Sergio «il giusto», eroe del santuario

Il padre guardiano non ha esitato a difendere i fratelli, tutti più anziani di lui. Ora è in coma

da Valperga Canavese (Torino)


Il suo fisico massiccio però non è bastato per calmare quelle belve, anzi ha innescato una reazione ancora più violenta, una raffica di colpi sulla testa e sul torace che lo hanno tramortito. «Sergio ha cercato di tutelare i confratelli perché se ne sentiva responsabile - spiega fra Gabriele Crivellin che ora presidia il convento - e nutre verso di loro un sentimento di protezione paterna». Padre Sergio è nato a Chieri 49 anni fa e da due presta la sua opera al convento del Canavese. Suo il compito di accogliere i fedeli per la confessione e la preghiera, nutre un grande amore per i giovani e possiede uno spirito «missionario». «Ha portato più volte la parola di Cristo in terre lontane - prosegue il religioso - è la nostra anima critica e noi scherzosamente lo chiamiamo “il giusto”». Laureato in teologia, prima di arrivare a Belmonte, era stato per un lungo periodo Vicario al convento di Monte Mesma, nel Novarese. «Padre Sergio porta nel Dna il suo essere francescano - conclude frate Gabriele -, un vulcano di idee e iniziative, capace in soli due anni di far ritornare agli antichi splendori il santuario di Belmonte». In poco tempo ha instaurato un ottimo rapporto con tutta la comunità del Canavese, diventandone un punto di riferimento. La Curia, in queste ore, ha smentito che il raid possa essere la vendetta di un gruppo di romeni ai quali il padre aveva strappato una giovane clandestina costretta a prostituirsi. Ciò non toglie che «il Giusto» fosse sempre pronto a tendere una mano verso chi aveva bisogno del suo aiuto.

*****

• _Compiti da svolgere_:
1. Traduci in inglese questa frase dell'articolo su padre Sergio: «Padre Sergio è nato a Chieri 49 anni fa e da due presta la sua opera al convento del Canavese.»
2. Prosegui l'articolo su padre Sergio scrivendo il seguito dopo la sua ultima frase.

[Voci del dataset]
*****

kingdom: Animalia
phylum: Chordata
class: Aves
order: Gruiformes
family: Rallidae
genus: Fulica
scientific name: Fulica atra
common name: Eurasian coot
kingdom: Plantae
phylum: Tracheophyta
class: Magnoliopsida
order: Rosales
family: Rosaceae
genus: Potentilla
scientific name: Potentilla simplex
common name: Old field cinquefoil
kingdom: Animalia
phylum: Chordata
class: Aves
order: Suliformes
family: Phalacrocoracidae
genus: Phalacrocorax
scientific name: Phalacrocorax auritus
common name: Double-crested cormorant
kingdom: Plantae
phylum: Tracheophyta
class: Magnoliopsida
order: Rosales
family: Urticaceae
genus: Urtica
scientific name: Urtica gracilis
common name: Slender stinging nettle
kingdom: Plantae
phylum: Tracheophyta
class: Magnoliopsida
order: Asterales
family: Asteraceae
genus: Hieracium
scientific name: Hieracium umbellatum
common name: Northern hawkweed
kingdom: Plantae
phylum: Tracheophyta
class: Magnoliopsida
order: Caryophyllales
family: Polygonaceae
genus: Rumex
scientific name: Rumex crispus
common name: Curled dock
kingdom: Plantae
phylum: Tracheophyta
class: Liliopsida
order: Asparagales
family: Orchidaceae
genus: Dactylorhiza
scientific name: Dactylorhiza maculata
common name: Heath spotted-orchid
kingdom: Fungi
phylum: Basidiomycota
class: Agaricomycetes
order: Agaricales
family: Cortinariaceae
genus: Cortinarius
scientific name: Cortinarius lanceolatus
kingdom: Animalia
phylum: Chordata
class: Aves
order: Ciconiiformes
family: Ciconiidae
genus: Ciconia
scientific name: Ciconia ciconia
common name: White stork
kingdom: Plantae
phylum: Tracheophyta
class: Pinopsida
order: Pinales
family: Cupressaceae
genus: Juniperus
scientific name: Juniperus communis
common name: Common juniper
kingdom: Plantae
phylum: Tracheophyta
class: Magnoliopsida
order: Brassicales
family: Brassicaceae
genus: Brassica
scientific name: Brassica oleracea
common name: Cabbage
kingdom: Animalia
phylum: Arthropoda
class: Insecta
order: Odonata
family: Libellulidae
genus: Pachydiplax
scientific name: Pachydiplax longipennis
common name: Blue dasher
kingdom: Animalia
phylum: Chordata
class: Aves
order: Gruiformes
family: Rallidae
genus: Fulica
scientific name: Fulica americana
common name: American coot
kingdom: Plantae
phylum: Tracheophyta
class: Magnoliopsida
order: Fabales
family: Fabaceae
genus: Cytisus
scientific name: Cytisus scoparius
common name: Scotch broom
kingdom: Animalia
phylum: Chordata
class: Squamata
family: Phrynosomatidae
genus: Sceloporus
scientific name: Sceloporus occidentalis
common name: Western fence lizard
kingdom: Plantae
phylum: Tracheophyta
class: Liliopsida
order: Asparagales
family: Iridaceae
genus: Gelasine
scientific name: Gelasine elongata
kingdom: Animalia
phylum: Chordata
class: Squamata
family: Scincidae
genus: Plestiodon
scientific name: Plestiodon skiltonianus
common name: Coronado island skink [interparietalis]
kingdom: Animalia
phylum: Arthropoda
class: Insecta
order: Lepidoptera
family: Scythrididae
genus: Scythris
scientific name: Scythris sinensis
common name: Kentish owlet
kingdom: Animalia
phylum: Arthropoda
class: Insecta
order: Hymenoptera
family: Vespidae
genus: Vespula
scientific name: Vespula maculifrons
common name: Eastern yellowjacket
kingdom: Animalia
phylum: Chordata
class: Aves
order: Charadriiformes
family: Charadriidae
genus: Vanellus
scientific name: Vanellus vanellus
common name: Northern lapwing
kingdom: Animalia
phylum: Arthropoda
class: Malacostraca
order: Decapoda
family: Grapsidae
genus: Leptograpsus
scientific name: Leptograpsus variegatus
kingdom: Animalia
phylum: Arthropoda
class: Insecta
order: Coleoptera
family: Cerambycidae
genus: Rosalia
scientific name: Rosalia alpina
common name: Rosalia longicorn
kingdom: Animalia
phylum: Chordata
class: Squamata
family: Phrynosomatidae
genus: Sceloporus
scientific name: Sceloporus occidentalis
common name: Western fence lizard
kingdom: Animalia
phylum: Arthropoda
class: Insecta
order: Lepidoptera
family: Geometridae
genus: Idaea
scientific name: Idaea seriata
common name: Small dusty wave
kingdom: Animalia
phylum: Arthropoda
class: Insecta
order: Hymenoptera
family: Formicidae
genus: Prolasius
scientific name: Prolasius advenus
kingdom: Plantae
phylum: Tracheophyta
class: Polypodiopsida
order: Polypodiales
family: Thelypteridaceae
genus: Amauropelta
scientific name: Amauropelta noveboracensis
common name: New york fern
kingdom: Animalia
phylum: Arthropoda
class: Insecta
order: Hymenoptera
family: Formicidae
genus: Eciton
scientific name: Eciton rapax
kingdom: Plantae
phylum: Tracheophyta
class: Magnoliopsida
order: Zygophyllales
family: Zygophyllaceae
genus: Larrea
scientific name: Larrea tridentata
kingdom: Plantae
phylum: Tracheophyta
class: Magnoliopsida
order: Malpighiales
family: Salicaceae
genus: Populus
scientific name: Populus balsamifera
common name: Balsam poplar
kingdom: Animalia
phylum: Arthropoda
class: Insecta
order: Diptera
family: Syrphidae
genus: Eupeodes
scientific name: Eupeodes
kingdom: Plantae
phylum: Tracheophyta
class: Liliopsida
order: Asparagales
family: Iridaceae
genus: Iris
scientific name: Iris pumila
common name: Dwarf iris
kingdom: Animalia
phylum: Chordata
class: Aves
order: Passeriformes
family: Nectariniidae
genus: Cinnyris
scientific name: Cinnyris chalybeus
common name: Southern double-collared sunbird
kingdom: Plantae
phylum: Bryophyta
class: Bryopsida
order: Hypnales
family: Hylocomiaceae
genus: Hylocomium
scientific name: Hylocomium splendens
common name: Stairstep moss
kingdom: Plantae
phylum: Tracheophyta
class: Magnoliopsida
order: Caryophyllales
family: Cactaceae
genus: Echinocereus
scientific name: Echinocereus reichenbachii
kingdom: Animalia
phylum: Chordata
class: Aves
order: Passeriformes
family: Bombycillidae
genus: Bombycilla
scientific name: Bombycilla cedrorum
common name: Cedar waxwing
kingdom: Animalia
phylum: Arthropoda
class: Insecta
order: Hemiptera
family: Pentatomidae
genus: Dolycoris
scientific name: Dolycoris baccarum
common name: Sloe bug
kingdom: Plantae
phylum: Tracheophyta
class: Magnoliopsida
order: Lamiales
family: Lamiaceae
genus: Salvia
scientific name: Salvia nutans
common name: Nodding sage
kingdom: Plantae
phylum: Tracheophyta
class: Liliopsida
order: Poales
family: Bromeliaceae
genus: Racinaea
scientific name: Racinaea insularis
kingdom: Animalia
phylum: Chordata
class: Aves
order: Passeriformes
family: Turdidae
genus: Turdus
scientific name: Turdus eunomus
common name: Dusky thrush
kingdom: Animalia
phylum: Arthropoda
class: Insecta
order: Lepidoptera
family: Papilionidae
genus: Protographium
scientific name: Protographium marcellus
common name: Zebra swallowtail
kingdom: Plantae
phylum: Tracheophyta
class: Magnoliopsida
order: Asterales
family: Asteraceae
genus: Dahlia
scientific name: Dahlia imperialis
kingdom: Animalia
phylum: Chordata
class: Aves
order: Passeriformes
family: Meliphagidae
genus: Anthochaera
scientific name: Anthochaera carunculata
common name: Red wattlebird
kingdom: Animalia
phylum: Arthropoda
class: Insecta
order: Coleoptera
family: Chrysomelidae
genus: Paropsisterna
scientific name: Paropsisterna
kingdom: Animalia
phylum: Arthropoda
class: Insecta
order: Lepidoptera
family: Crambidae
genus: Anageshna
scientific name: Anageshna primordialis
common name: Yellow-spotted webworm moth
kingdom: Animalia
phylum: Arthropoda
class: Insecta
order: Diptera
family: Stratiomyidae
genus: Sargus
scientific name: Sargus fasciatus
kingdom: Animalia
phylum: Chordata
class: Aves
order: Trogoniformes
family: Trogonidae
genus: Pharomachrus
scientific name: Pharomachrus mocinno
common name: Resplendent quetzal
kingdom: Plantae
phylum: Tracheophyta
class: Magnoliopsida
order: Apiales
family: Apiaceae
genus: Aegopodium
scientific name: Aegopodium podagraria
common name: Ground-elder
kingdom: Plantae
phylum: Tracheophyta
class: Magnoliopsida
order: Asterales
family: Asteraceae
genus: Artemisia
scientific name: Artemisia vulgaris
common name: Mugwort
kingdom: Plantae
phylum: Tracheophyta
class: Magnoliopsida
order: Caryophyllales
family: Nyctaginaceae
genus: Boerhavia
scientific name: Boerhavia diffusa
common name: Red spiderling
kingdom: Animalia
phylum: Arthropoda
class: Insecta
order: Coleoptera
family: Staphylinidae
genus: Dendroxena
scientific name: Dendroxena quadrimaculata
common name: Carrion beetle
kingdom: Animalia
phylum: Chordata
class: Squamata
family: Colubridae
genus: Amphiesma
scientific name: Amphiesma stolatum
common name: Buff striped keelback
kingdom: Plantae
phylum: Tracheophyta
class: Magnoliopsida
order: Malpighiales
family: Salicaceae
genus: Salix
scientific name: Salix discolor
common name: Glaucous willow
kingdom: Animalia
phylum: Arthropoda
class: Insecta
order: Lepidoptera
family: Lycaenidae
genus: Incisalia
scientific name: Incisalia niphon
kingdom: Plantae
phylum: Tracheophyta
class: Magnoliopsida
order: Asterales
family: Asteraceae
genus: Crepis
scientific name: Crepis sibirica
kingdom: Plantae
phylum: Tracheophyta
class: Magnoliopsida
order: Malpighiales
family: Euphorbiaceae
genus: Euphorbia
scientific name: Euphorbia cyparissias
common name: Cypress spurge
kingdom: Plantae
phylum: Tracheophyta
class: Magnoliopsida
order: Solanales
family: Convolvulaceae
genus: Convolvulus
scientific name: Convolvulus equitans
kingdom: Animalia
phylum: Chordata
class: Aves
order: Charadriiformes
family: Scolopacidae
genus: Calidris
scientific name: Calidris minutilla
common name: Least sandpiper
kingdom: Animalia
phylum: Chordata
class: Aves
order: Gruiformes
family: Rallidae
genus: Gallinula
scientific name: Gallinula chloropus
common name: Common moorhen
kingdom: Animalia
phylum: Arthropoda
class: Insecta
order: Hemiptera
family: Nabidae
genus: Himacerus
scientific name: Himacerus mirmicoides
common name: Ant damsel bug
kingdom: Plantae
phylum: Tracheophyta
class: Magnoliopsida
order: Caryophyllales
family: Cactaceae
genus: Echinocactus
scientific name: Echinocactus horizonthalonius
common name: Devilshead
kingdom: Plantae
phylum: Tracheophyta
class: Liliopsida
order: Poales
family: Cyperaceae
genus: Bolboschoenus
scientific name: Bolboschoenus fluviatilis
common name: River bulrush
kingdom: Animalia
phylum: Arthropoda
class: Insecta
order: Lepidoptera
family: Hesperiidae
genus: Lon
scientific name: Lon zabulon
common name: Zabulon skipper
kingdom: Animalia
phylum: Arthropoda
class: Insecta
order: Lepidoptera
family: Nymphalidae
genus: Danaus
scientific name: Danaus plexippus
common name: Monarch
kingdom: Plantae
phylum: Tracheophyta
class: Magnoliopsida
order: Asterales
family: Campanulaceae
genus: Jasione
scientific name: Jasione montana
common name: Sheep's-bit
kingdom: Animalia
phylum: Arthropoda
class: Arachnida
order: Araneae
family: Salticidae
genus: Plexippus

*****

• _Risultati dei compiti_:
1. Father Sergio was born in Chieri 49 years ago and for two years has been serving at the convent in the Canavese.

2.
«In poco tempo abbiamo creato un’ottima collaborazione - spiega Davide Brunasso, sindaco di Valperga Canavese -. Padre Sergio è un ottimo religioso, avevamo stilato un piano ben preciso per rilanciare il santuario». Sotto la sua direzione sono stati realizzati dei lavori di ristrutturazione e sempre lui ha fatto blindare le statue sacre in apposite nicchie antisfondamento, per tutelarle da possibili malintenzionati. Non aveva però mai manifestato preoccupazione per i due furti subiti in questi ultimi mesi.

«Questa è la Casa del Signore - ripeteva - la nostra porta e i nostri cuori sono sempre aperti per chiunque ha bisogno». E forse proprio questa sua bontà d’animo gli è stata fatale in quella tragica sera di martedì.